**Task**
Output the data below in full, byte for byte. Nothing may differ.

**Data for analysis**
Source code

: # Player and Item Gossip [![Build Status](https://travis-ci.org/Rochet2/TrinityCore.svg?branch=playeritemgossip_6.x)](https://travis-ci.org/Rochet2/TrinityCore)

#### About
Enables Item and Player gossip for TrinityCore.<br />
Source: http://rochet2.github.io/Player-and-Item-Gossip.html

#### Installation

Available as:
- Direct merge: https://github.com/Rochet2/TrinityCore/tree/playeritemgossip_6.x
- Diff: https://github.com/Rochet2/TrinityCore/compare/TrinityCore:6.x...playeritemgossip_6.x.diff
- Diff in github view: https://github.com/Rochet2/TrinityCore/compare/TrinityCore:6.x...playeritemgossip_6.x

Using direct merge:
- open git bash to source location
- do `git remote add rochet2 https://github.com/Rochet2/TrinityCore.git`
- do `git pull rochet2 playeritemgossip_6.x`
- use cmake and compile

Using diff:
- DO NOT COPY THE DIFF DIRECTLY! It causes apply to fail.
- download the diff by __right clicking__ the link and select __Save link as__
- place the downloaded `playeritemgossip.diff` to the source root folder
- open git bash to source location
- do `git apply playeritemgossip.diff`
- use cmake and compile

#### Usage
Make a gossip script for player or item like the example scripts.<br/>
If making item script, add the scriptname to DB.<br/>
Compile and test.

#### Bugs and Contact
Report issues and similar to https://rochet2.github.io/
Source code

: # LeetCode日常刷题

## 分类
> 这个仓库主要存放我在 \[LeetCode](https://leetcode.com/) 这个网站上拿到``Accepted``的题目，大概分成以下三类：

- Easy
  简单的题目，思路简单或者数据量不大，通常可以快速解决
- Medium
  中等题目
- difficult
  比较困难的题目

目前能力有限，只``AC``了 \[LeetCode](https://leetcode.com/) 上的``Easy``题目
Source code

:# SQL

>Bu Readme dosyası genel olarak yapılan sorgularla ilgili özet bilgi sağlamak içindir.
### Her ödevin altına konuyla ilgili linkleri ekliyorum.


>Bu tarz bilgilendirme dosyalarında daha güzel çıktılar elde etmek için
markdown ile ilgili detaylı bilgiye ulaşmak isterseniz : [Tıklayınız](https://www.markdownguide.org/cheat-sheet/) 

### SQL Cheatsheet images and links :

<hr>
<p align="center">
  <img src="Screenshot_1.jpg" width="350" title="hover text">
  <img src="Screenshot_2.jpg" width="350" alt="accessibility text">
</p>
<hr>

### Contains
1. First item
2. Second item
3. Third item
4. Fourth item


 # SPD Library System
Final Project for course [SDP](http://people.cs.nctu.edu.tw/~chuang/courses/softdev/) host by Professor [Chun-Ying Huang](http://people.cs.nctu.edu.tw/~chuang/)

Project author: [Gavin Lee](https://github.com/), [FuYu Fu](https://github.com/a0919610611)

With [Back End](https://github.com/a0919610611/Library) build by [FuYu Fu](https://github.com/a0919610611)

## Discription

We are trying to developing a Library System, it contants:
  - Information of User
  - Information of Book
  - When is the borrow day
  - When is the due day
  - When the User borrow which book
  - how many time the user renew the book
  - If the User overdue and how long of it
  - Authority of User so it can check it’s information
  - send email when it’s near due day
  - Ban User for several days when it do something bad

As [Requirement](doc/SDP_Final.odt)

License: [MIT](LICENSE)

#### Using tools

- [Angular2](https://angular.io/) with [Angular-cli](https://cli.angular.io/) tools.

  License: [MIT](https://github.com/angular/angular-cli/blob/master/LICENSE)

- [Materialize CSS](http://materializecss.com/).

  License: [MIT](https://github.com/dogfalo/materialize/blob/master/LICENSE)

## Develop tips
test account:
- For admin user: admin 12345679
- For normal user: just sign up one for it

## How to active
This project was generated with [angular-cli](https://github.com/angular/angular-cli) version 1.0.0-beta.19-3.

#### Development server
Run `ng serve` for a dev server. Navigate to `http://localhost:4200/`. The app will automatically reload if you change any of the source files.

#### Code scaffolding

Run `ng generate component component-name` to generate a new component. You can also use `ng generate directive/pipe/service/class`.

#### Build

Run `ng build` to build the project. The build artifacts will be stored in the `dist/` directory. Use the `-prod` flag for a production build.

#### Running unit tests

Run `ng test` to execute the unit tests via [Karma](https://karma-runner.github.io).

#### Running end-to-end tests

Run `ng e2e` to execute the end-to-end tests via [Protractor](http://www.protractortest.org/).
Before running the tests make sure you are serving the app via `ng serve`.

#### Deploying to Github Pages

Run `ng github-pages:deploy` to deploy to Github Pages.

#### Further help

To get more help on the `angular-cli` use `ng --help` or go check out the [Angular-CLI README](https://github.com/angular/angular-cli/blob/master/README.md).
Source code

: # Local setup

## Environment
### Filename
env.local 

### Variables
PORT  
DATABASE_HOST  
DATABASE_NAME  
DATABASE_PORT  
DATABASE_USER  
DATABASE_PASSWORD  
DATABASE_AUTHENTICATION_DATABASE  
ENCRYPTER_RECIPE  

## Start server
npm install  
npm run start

**Reply to the task**
Source code

: # Player and Item Gossip [![Build Status](https://travis-ci.org/Rochet2/TrinityCore.svg?branch=playeritemgossip_6.x)](https://travis-ci.org/Rochet2/TrinityCore)

#### About
Enables Item and Player gossip for TrinityCore.<br />
Source: http://rochet2.github.io/Player-and-Item-Gossip.html

#### Installation

Available as:
- Direct merge: https://github.com/Rochet2/TrinityCore/tree/playeritemgossip_6.x
- Diff: https://github.com/Rochet2/TrinityCore/compare/TrinityCore:6.x...playeritemgossip_6.x.diff
- Diff in github view: https://github.com/Rochet2/TrinityCore/compare/TrinityCore:6.x...playeritemgossip_6.x

Using direct merge:
- open git bash to source location
- do `git remote add rochet2 https://github.com/Rochet2/TrinityCore.git`
- do `git pull rochet2 playeritemgossip_6.x`
- use cmake and compile

Using diff:
- DO NOT COPY THE DIFF DIRECTLY! It causes apply to fail.
- download the diff by __right clicking__ the link and select __Save link as__
- place the downloaded `playeritemgossip.diff` to the source root folder
- open git bash to source location
- do `git apply playeritemgossip.diff`
- use cmake and compile

#### Usage
Make a gossip script for player or item like the example scripts.<br/>
If making item script, add the scriptname to DB.<br/>
Compile and test.

#### Bugs and Contact
Report issues and similar to https://rochet2.github.io/
Source code

: # LeetCode日常刷题

## 分类
> 这个仓库主要存放我在 \[LeetCode](https://leetcode.com/) 这个网站上拿到``Accepted``的题目，大概分成以下三类：

- Easy
  简单的题目，思路简单或者数据量不大，通常可以快速解决
- Medium
  中等题目
- difficult
  比较困难的题目

目前能力有限，只``AC``了 \[LeetCode](https://leetcode.com/) 上的``Easy``题目
Source code

:# SQL

>Bu Readme dosyası genel olarak yapılan sorgularla ilgili özet bilgi sağlamak içindir.
### Her ödevin altına konuyla ilgili linkleri ekliyorum.


>Bu tarz bilgilendirme dosyalarında daha güzel çıktılar elde etmek için
markdown ile ilgili detaylı bilgiye ulaşmak isterseniz : [Tıklayınız](https://www.markdownguide.org/cheat-sheet/) 

### SQL Cheatsheet images and links :

<hr>
<p align="center">
  <img src="Screenshot_1.jpg" width="350" title="hover text">
  <img src="Screenshot_2.jpg" width="350" alt="accessibility text">
</p>
<hr>

### Contains
1. First item
2. Second item
3. Third item
4. Fourth item


 # SPD Library System
Final Project for course [SDP](http://people.cs.nctu.edu.tw/~chuang/courses/softdev/) host by Professor [Chun-Ying Huang](http://people.cs.nctu.edu.tw/~chuang/)

Project author: [Gavin Lee](https://github.com/), [FuYu Fu](https://github.com/a0919610611)

With [Back End](https://github.com/a0919610611/Library) build by [FuYu Fu](https://github.com/a0919610611)

## Discription

We are trying to developing a Library System, it contants:
  - Information of User
  - Information of Book
  - When is the borrow day
  - When is the due day
  - When the User borrow which book
  - how many time the user renew the book
  - If the User overdue and how long of it
  - Authority of User so it can check it’s information
  - send email when it’s near due day
  - Ban User for several days when it do something bad

As [Requirement](doc/SDP_Final.odt)

License: [MIT](LICENSE)

#### Using tools

- [Angular2](https://angular.io/) with [Angular-cli](https://cli.angular.io/) tools.

  License: [MIT](https://github.com/angular/angular-cli/blob/master/LICENSE)

- [Materialize CSS](http://materializecss.com/).

  License: [MIT](https://github.com/dogfalo/materialize/blob/master/LICENSE)

## Develop tips
test account:
- For admin user: admin 12345679
- For normal user: just sign up one for it

## How to active
This project was generated with [angular-cli](https://github.com/angular/angular-cli) version 1.0.0-beta.19-3.

#### Development server
Run `ng serve` for a dev server. Navigate to `http://localhost:4200/`. The app will automatically reload if you change any of the source files.

#### Code scaffolding

Run `ng generate component component-name` to generate a new component. You can also use `ng generate directive/pipe/service/class`.

#### Build

Run `ng build` to build the project. The build artifacts will be stored in the `dist/` directory. Use the `-prod` flag for a production build.

#### Running unit tests

Run `ng test` to execute the unit tests via [Karma](https://karma-runner.github.io).

#### Running end-to-end tests

Run `ng e2e` to execute the end-to-end tests via [Protractor](http://www.protractortest.org/).
Before running the tests make sure you are serving the app via `ng serve`.

#### Deploying to Github Pages

Run `ng github-pages:deploy` to deploy to Github Pages.

#### Further help

To get more help on the `angular-cli` use `ng --help` or go check out the [Angular-CLI README](https://github.com/angular/angular-cli/blob/master/README.md).
Source code

: # Local setup

## Environment
### Filename
env.local 

### Variables
PORT  
DATABASE_HOST  
DATABASE_NAME  
DATABASE_PORT  
DATABASE_USER  
DATABASE_PASSWORD  
DATABASE_AUTHENTICATION_DATABASE  
ENCRYPTER_RECIPE  

## Start server
npm install  
npm run start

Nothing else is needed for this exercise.